Control the anatomy, control procedural training
Shortly after the advent of TrueTooth replicas, it occurred to me that perhaps they could be used to train dentists to do new procedures in their own operatories, rather than having to travel to somebody’s training center. Thus Virtual Hands-On Training (VHOT) was born, but not fully realized until the COVID-19 pandemic shut down my training center for 2 years. The challenges to taking a remote site HOC:
- Cost of the course
- Airfare, hotel, and transportation
- Lost production — this is the greatest cost of off-site training
- Returning back to the office, inevitably finding out that needed tools are missing
- Having to train assistants in all the new methods from the HOC
With those hurdles in mind, as designed in my head, VHOT is essentially a hands-on training course in a box; that box has 18 replicas — one clear and 2 opaque replicas of each tooth type.
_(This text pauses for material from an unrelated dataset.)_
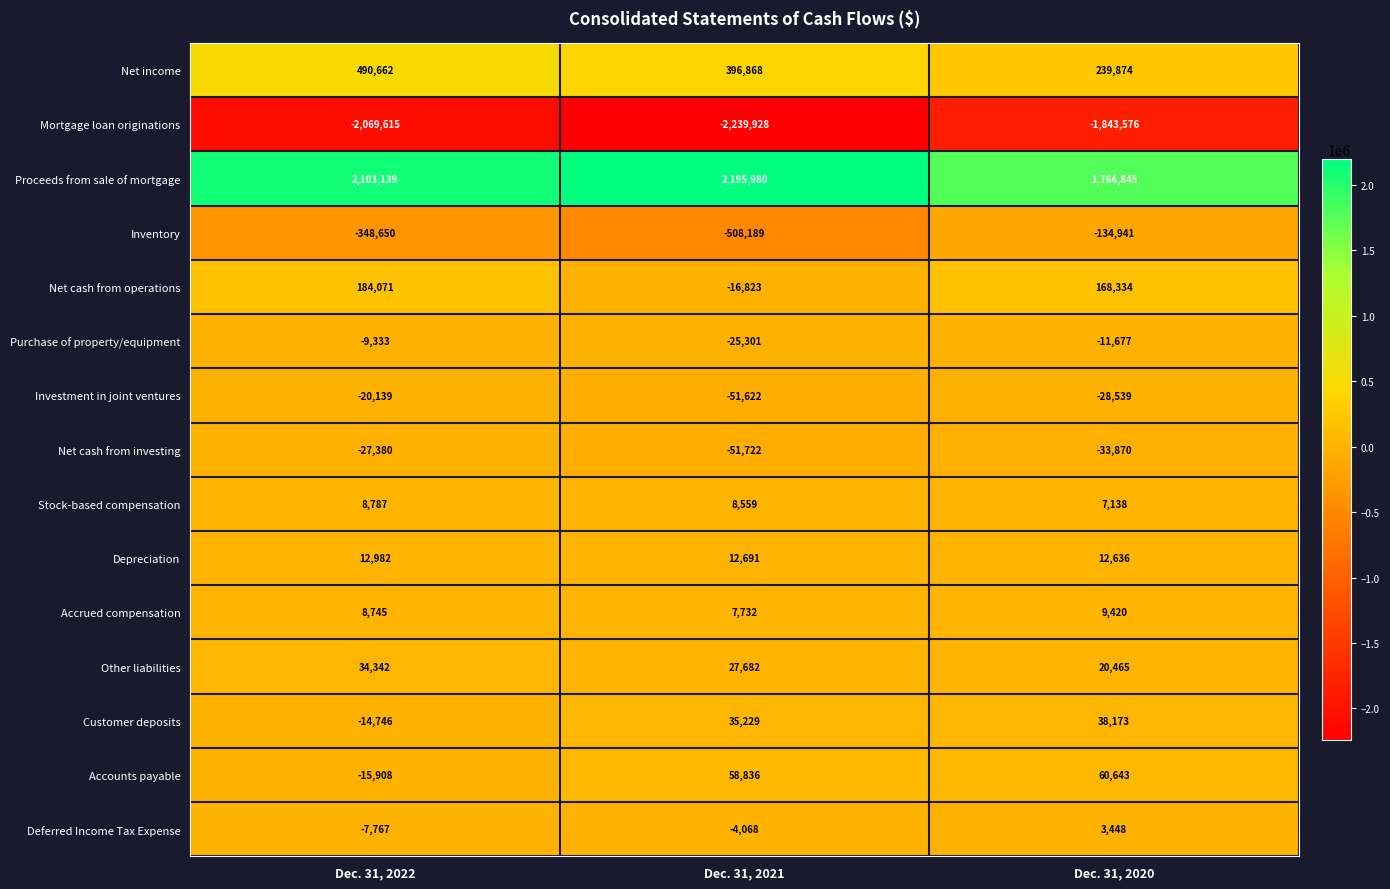

Read the Purchase of property/equipment value at Dec. 31, 2021, to the nearest 10.

-25300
It has all the instruments and tools needed for the procedure being taught, and inside the box is a Q-code that boots up the video demonstrations that lead students though the procedures being taught.
The first of four courses, “Cutting MIE Access Cavities,” is currently available; Part 2 on instrumentation is nearly finished, and the last two, Part 3-Irrigation and Obturation and Part 4-Post-endodontic Restorative, are in production. Here is what I’ve observed in working with dentists after they have taken the VHOT on access preparations:
- They spend more time on these exercises than we have time to teach them in the 2-day courses, usually spending 5-8 hours in their office instead of the 2 ½ hours we have available in the Santa Barbara facility. Furthermore, most users work through the exercises one at a time in 1-hour chunks so it’s not as overwhelming, and it is better retained than jamming through all of the material during the limited time we have to do it in the lab.
- Course participants most often worked through exercises when patients cancelled or no-showed — the ultimate scheduling efficiency for both practice as well as training.
- Dental assistants usually set up and assist during the exercises so they are getting trained at the same time as the doctor.
- Having all the right gear has made it more efficient and less frustrating when applying new skills to practice.
- Rather than just a less expensive HOC, the experience and speed running up the learning curve with VHOT is in many ways superior to in-person courses.
Conclusion
Virtual Hands-On Training empowers students to work at their own rate — they have total control over the day and time for each exercise, they retain more content when finished because it’s not crammed into a short window of time, and they can save thousands of dollars in the process.
Virtual Hands-On Training is not “as good” as an off-site course, it is better.